Task details: Go through the data and copy each line that holds "ankle".

Stored data entries

━━━━

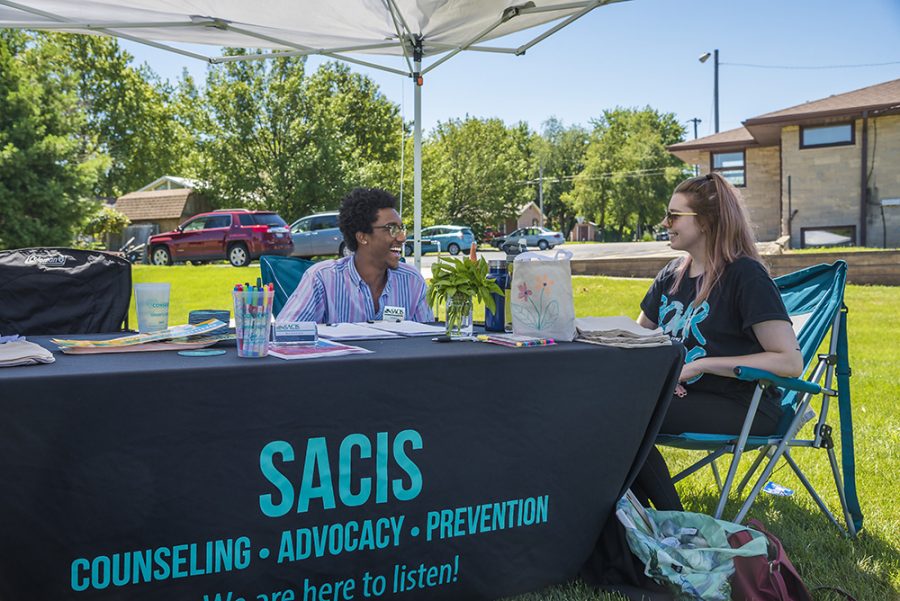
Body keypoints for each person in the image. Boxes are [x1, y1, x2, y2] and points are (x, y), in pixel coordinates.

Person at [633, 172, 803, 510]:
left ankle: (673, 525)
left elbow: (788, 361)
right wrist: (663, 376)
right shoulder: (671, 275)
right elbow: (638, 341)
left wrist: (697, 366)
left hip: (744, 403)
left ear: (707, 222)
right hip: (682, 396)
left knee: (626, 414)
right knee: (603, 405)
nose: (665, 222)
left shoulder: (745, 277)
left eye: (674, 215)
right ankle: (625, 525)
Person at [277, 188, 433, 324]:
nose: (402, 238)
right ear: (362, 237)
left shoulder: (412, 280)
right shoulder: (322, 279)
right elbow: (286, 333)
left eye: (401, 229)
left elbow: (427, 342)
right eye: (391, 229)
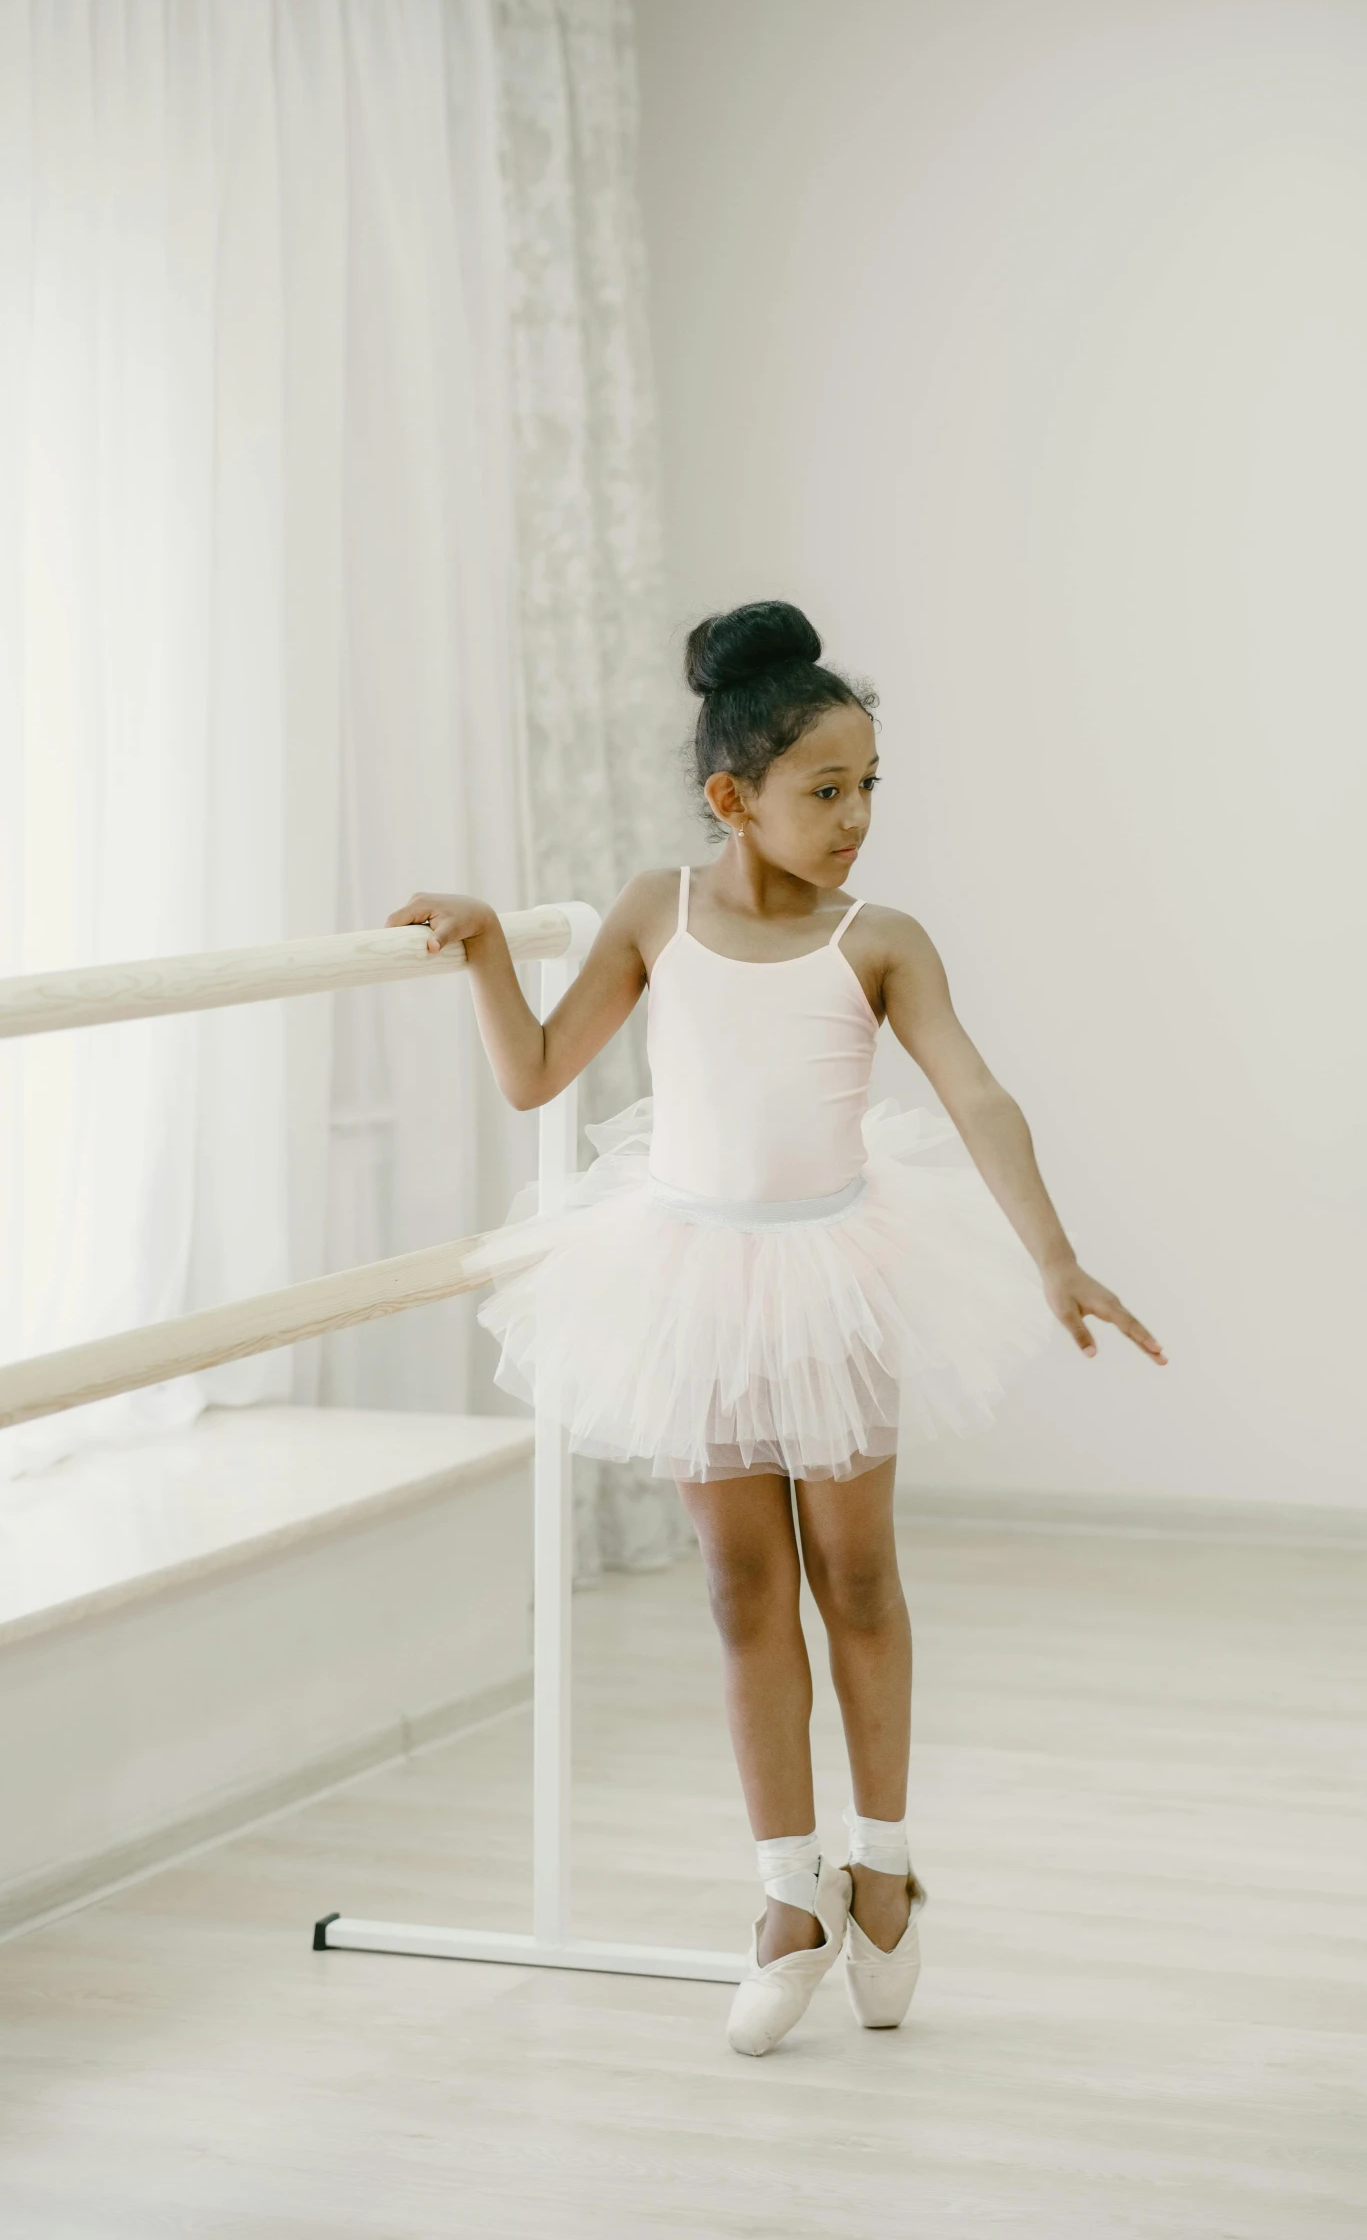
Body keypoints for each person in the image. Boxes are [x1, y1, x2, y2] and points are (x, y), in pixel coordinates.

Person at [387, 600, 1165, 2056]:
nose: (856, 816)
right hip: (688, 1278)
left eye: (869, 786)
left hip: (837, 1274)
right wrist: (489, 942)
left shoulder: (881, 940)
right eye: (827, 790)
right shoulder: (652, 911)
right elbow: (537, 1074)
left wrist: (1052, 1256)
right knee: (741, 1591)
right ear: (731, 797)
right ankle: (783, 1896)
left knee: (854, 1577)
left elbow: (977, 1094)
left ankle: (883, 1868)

━━━━

Result:
left ankle: (673, 525)
right ankle: (625, 525)
right ankle: (783, 1896)
left ankle: (883, 1868)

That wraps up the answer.